## [Exercise objective]
Where the listing shows an image, skip it and output all other material unchanged.

## [Data excerpt]

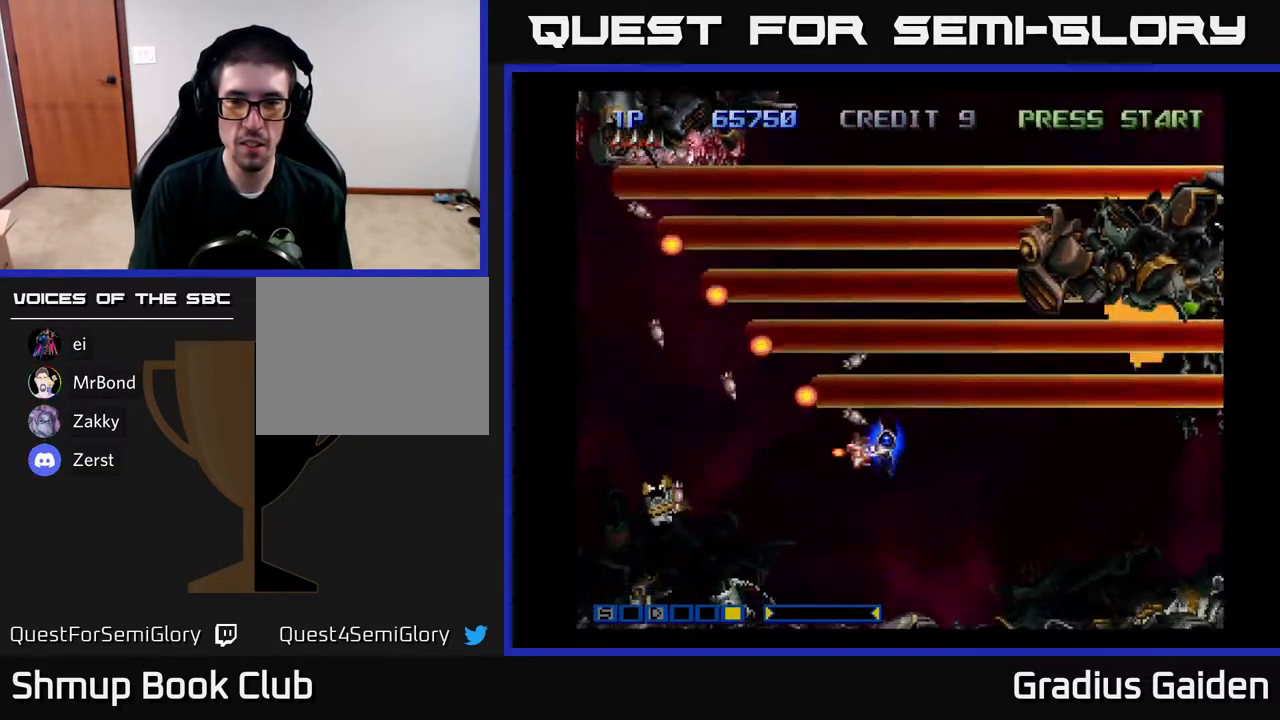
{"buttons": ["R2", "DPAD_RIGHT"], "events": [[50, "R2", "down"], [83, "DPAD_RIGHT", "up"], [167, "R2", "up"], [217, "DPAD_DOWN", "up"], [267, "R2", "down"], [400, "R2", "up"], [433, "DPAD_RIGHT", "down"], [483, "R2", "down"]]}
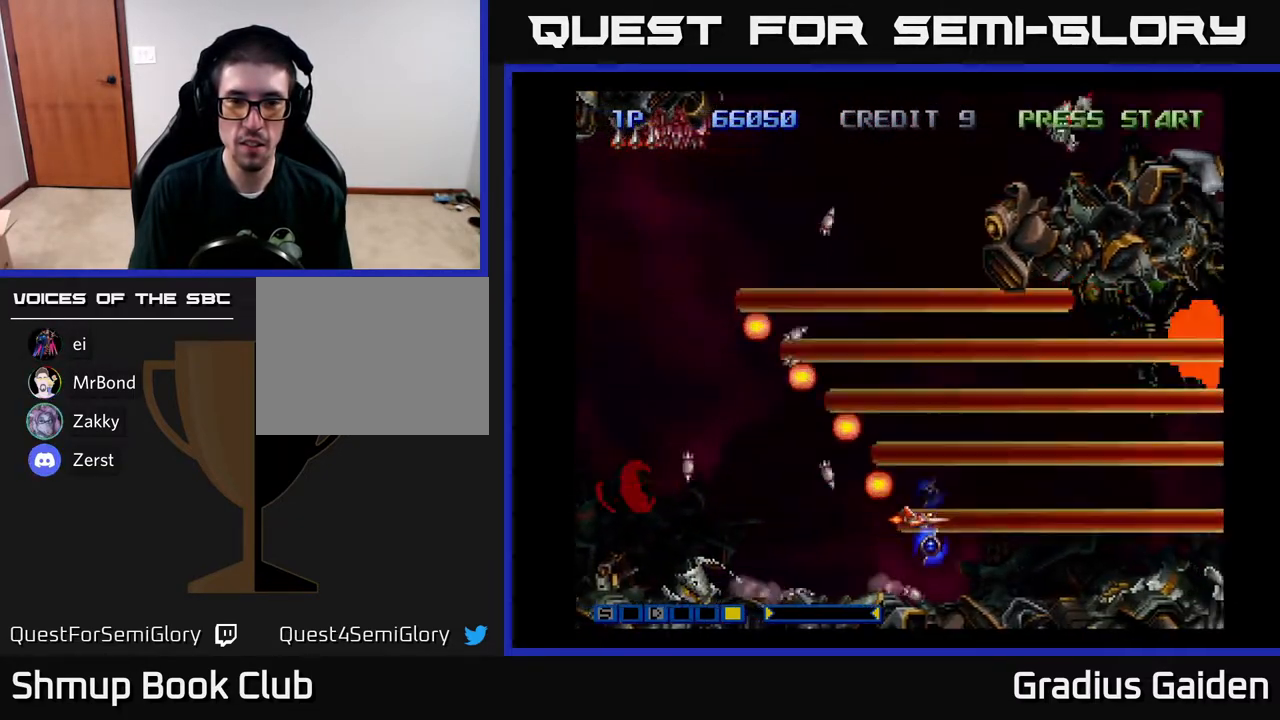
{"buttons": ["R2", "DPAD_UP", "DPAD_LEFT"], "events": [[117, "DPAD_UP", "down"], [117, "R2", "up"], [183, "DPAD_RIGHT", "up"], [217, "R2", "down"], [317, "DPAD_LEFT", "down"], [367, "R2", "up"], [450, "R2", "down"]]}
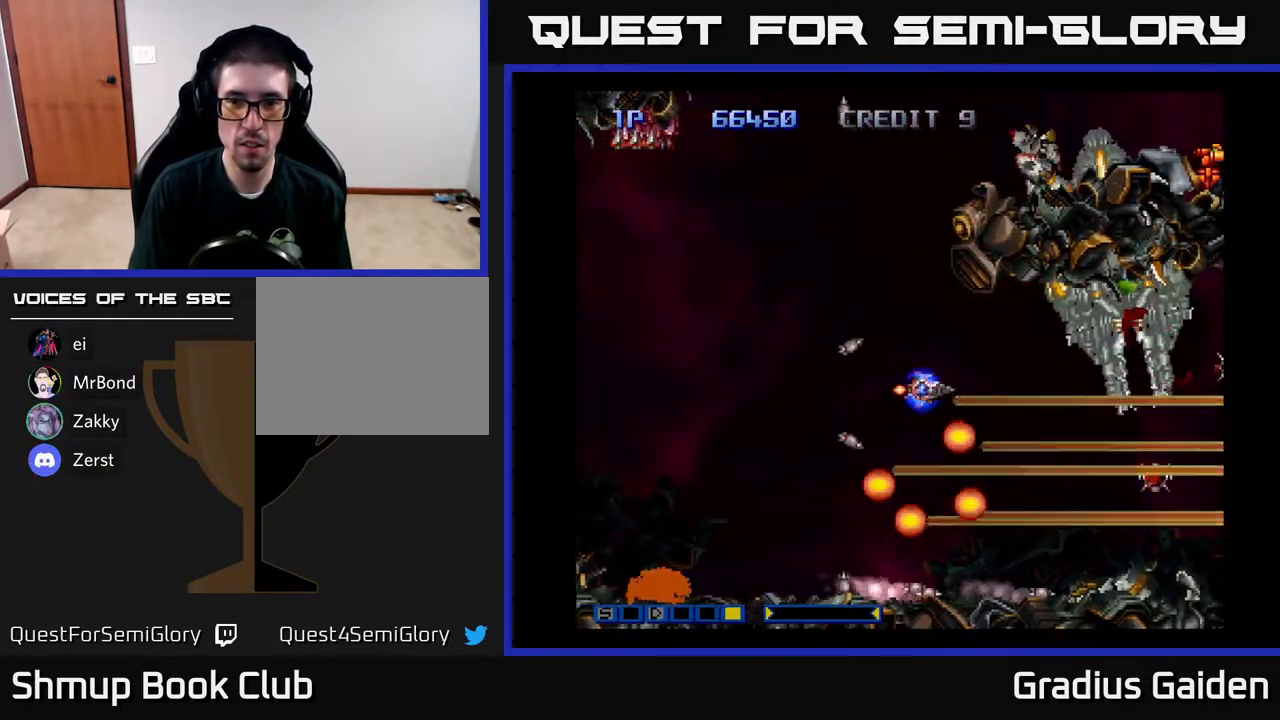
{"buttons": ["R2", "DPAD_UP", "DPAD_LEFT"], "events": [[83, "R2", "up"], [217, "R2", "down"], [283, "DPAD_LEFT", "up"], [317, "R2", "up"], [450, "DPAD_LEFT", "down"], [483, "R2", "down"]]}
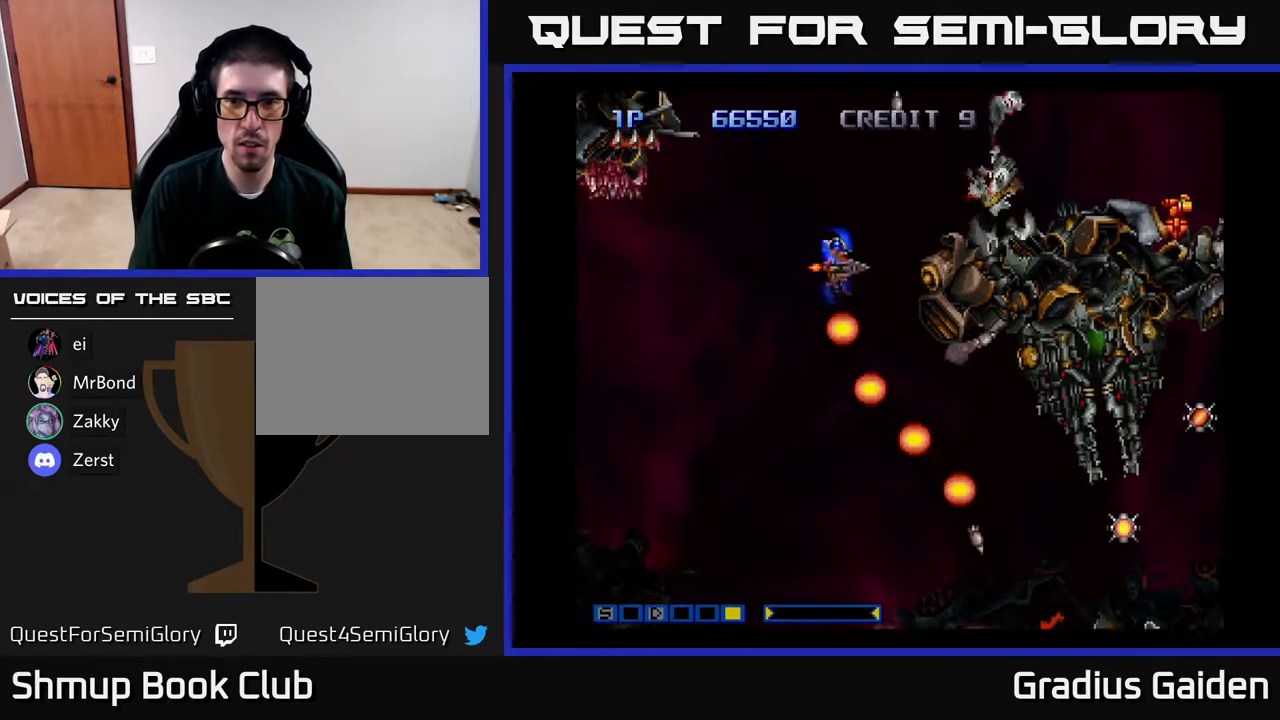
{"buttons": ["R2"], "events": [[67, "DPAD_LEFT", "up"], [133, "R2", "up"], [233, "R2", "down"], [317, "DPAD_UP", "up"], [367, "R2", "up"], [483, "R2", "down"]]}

## [Your response]
{"buttons": ["R2", "DPAD_RIGHT"], "events": [[50, "R2", "down"], [83, "DPAD_RIGHT", "up"], [167, "R2", "up"], [217, "DPAD_DOWN", "up"], [267, "R2", "down"], [400, "R2", "up"], [433, "DPAD_RIGHT", "down"], [483, "R2", "down"]]}
{"buttons": ["R2", "DPAD_UP", "DPAD_LEFT"], "events": [[117, "DPAD_UP", "down"], [117, "R2", "up"], [183, "DPAD_RIGHT", "up"], [217, "R2", "down"], [317, "DPAD_LEFT", "down"], [367, "R2", "up"], [450, "R2", "down"]]}
{"buttons": ["R2", "DPAD_UP", "DPAD_LEFT"], "events": [[83, "R2", "up"], [217, "R2", "down"], [283, "DPAD_LEFT", "up"], [317, "R2", "up"], [450, "DPAD_LEFT", "down"], [483, "R2", "down"]]}
{"buttons": ["R2"], "events": [[67, "DPAD_LEFT", "up"], [133, "R2", "up"], [233, "R2", "down"], [317, "DPAD_UP", "up"], [367, "R2", "up"], [483, "R2", "down"]]}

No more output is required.